▸ **TRY IT**
Can you copy out the data exactly? Leave the images out.

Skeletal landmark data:
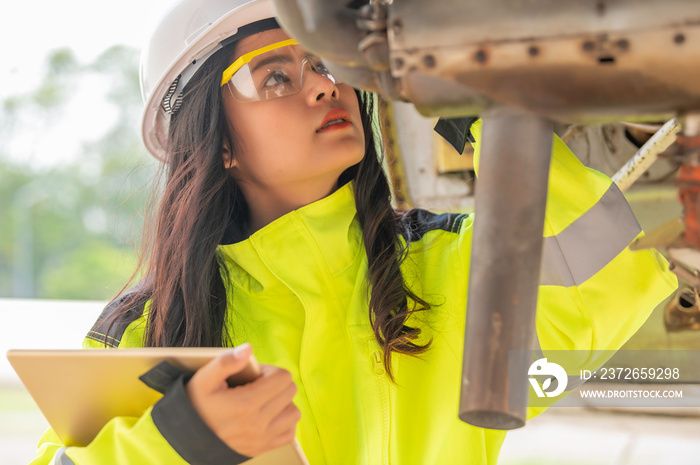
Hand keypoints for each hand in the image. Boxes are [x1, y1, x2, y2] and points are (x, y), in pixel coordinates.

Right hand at [185, 343, 300, 456]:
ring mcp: (261, 438)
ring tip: (265, 400)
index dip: (270, 371)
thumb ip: (226, 361)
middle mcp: (258, 423)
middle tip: (258, 385)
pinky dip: (284, 422)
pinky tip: (270, 415)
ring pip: (293, 413)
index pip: (282, 378)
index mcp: (246, 404)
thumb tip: (248, 349)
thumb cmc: (196, 405)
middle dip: (277, 383)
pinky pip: (289, 433)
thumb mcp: (204, 379)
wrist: (187, 437)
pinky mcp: (262, 448)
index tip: (256, 375)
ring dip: (283, 403)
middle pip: (289, 392)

▸ **THE ANSWER**
Hand keypoints for each hand in the image. Boxes are [x1, y1, x2, y2] and points are (x, y), in pixel coordinates.

Right hand at [185, 343, 300, 456]:
ring mcp: (261, 438)
ring tip: (265, 400)
index dip: (270, 371)
thumb ip: (226, 361)
middle mcp: (258, 423)
middle tip: (258, 385)
pinky dip: (284, 422)
pinky tip: (270, 415)
ring pip: (293, 413)
index pip: (282, 378)
index mcp: (246, 404)
thumb tip: (248, 349)
thumb cmc: (196, 405)
middle dip: (277, 383)
pinky pip: (289, 433)
thumb mcp: (204, 379)
wrist: (187, 437)
pinky mcp: (262, 448)
index tip: (256, 375)
ring dip: (283, 403)
middle pip: (289, 392)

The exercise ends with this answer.